Timothy J. Heaphy (born 1964) is a white-collar criminal defense attorney, law professor and a former United States attorney for the Western District of Virginia. He served as the lead investigator for the House Select Committee on the January 6 Attack.

==Education and early career==
Heaphy was raised in a Maryland suburb of Washington D.C. He attended college at the University of Virginia where he played football. He is married to Lori Shinseki, the daughter of Eric Shinseki.

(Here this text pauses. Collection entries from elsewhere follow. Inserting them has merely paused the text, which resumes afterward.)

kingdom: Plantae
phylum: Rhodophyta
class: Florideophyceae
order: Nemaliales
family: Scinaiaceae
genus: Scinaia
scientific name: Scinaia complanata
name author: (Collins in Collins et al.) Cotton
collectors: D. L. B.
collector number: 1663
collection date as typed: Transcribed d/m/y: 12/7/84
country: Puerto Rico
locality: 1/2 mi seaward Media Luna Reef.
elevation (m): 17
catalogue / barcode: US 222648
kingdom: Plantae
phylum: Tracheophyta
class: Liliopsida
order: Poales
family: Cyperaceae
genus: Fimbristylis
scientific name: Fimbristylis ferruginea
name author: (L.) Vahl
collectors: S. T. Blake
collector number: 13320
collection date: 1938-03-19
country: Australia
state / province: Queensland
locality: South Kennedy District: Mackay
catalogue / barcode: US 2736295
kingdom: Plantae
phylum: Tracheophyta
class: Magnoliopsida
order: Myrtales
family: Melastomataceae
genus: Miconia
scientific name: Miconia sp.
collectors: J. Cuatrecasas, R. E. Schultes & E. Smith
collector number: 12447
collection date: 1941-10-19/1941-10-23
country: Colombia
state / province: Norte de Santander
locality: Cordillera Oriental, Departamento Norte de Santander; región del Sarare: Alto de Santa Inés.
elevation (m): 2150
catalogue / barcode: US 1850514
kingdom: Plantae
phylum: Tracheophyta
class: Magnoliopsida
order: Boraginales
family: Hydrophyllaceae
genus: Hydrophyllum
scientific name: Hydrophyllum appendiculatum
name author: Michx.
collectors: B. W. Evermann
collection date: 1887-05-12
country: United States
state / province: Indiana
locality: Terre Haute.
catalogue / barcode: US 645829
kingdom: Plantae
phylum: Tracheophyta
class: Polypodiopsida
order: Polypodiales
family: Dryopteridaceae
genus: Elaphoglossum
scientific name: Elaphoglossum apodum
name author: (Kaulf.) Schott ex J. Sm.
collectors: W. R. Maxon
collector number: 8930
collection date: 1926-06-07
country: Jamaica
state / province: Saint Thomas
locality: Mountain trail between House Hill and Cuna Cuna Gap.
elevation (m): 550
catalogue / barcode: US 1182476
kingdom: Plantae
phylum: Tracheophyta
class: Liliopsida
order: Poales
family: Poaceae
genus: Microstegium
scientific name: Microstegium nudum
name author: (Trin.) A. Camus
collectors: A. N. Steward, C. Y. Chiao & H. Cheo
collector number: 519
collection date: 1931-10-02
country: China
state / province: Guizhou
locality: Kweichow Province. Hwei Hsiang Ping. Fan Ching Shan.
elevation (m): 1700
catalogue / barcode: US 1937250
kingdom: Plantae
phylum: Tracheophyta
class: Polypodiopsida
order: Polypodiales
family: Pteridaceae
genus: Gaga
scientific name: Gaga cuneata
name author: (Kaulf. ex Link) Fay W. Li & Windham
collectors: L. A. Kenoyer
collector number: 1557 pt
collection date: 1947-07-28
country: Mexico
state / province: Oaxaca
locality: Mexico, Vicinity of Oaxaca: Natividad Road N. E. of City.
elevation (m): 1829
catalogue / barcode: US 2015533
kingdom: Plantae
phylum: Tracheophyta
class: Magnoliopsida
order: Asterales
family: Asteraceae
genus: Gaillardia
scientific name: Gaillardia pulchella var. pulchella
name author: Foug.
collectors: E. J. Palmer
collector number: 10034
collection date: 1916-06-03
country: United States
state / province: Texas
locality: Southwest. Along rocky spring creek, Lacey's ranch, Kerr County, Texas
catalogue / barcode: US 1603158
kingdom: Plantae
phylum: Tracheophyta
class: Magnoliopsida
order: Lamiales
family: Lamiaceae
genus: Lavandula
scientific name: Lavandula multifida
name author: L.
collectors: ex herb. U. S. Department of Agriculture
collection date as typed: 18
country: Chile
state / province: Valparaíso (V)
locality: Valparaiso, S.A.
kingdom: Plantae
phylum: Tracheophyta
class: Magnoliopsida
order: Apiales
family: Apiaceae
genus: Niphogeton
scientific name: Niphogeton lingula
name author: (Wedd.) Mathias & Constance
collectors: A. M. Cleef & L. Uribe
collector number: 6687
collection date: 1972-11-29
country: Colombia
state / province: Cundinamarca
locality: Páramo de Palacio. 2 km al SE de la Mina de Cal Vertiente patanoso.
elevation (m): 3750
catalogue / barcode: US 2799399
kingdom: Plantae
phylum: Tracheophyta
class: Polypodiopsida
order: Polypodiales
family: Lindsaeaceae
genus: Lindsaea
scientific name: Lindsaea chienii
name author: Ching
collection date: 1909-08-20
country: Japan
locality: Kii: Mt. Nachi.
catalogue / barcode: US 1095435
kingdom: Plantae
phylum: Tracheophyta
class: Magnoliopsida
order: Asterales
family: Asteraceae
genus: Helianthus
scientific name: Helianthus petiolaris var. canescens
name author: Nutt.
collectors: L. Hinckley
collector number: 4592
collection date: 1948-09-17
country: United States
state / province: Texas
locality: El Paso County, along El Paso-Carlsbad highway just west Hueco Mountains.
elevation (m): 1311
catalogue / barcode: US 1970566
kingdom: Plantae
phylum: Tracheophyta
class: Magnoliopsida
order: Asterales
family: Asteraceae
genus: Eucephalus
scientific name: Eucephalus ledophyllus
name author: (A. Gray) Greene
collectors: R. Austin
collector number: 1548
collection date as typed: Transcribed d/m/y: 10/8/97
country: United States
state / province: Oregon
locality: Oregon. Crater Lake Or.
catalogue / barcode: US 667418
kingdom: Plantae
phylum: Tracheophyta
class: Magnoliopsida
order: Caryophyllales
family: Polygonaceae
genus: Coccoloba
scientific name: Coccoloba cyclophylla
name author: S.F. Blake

After graduating from the University of Virginia in 1986, Heaphy taught at a private school for a year and then joined the staff of Senator Joe Biden (D-Del.) He returned to Charlottesville, Virginia in 1988 to attend law school, graduating in 1991.

Heaphy was a law clerk to Judge John A. Terry of the District of Columbia Court of Appeals before joining the law firm of Morrison & Foerster in San Francisco.

==Federal career==
Following a two-year stint at Morrison & Foerster, Heaphy joined the U.S. Attorney's Office for the District of Columbia.

In 2003, Heaphy joined the U.S. Attorney’s Office in the Western District of Virginia based in Charlottesville, Virginia. After three years, Heaphy returned to private practice, serving as a partner with the law firm of McGuireWoods. In 2009, Heaphy was nominated by President Barack Obama to became the United States attorney for the Western District of Virginia, assuming that post on December 11, 2009.

==Return to private practice==
He left the U.S. Attorney's office in December 2014 to join Hunton & Williams.

In 2016, Heaphy founded a nonprofit organization that provides low-interest loans to formerly incarcerated persons, The Fountain Fund.

In 2017, Heaphy authored a report, commissioned by the city of Charlottesville, on its handling of the August 2017 Unite the Right rally.

Heaphy served as an assistant Virginia attorney general and as counsel for the University of Virginia before taking a leave of absence from both positions in August 2021 after being appointed as chief investigative counsel for the United States House Select Committee on the January 6 Attack. He was fired as university counsel while on leave from that position by Virginia's new Republican Attorney General Jason Miyares in January 2022.

==Awards==
In 2003, The National Law Journal named Heaphy one of its 40 Important Lawyers Under 40.